I was in a heavy metal band once, kind of by accident, couldn’t help myself: said I’d play a couple of songs with them at a party and that was that, joined the circus. That band was called Zodiac Mindwarp and the Love Reaction and I loved them for many reasons: looked great; one really, really good song; guitar player was a karate black belt; drummer taught music at a high-security prison; the singer was a thoughtful and fearless vagabond king. They were all exceptionally bright and they got through a lot of bass players; some died, some ran away, but I was with them for ages, captivated by high voltage and high volume.
I still have the heavily embroidered denim jacket the band bequeathed to me. It’s the jacket all their bass players wore, next to the skin at every, sweaty gig. The jacket has never once been washed, a potent mess of provocation and stitched-on symbolism. Boy, it felt good to make so much noise, more relaxing and peaceful somehow than sitting in a really comfortable chair in the sunshine.
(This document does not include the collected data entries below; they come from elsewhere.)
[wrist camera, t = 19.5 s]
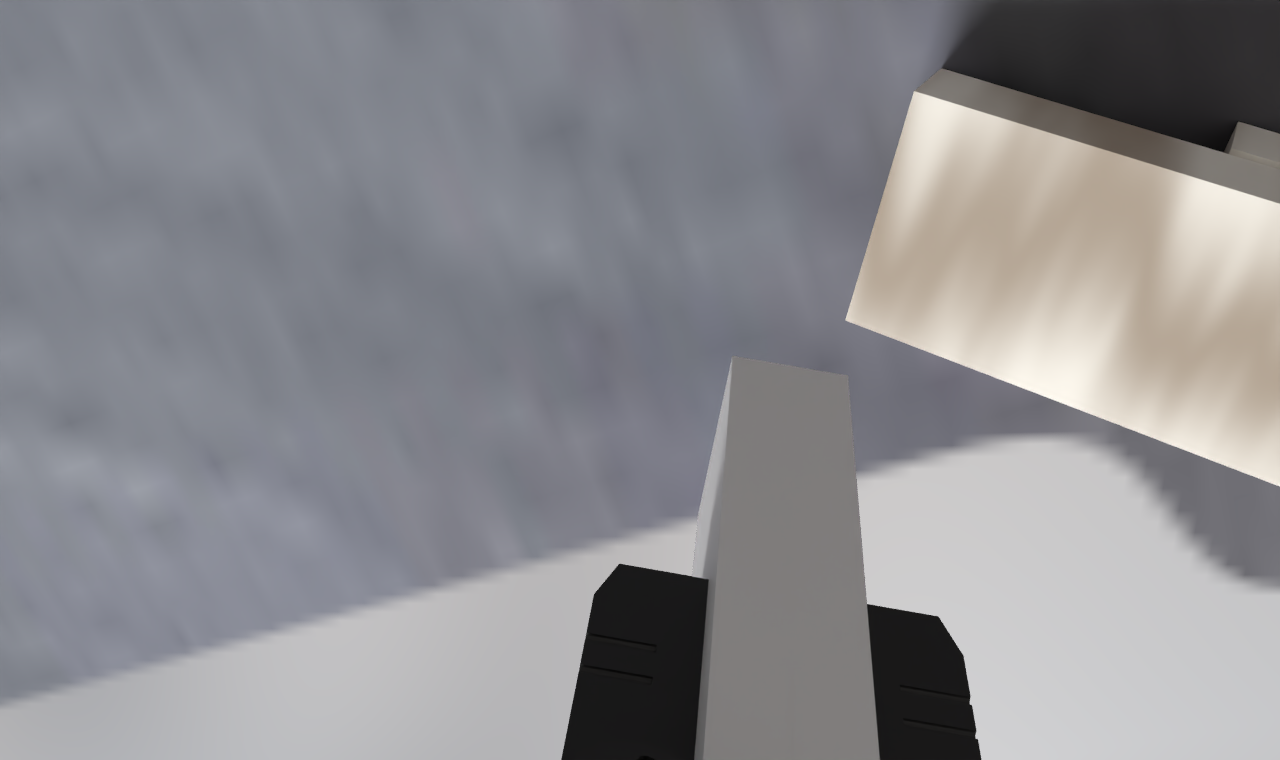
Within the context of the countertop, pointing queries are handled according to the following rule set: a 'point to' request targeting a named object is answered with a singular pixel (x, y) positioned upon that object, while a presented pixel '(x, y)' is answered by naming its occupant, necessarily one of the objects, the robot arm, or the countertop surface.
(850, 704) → the robot arm
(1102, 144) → the domino
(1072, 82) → the countertop surface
Until that point, I didn’t think I liked rock music but when I scratched its ugly surface, there were actually lots of beautiful things beneath. Having said that, I still wouldn’t be too thrilled at the prospect of going to see any of the remaining rock dinosaur tribes perform. Iron Maiden, Metallica, Deep Purple, even Led Zeppelin, all just a little bit corny or rubbish one way or another, and those are the best ones. Rock music has to be loud, obviously, and it has to be fairly simple and aggressive. Possibly for those reasons, bad rock is the worst, the ugliest music you’ll ever hear. But when it’s good, it’s really, really good.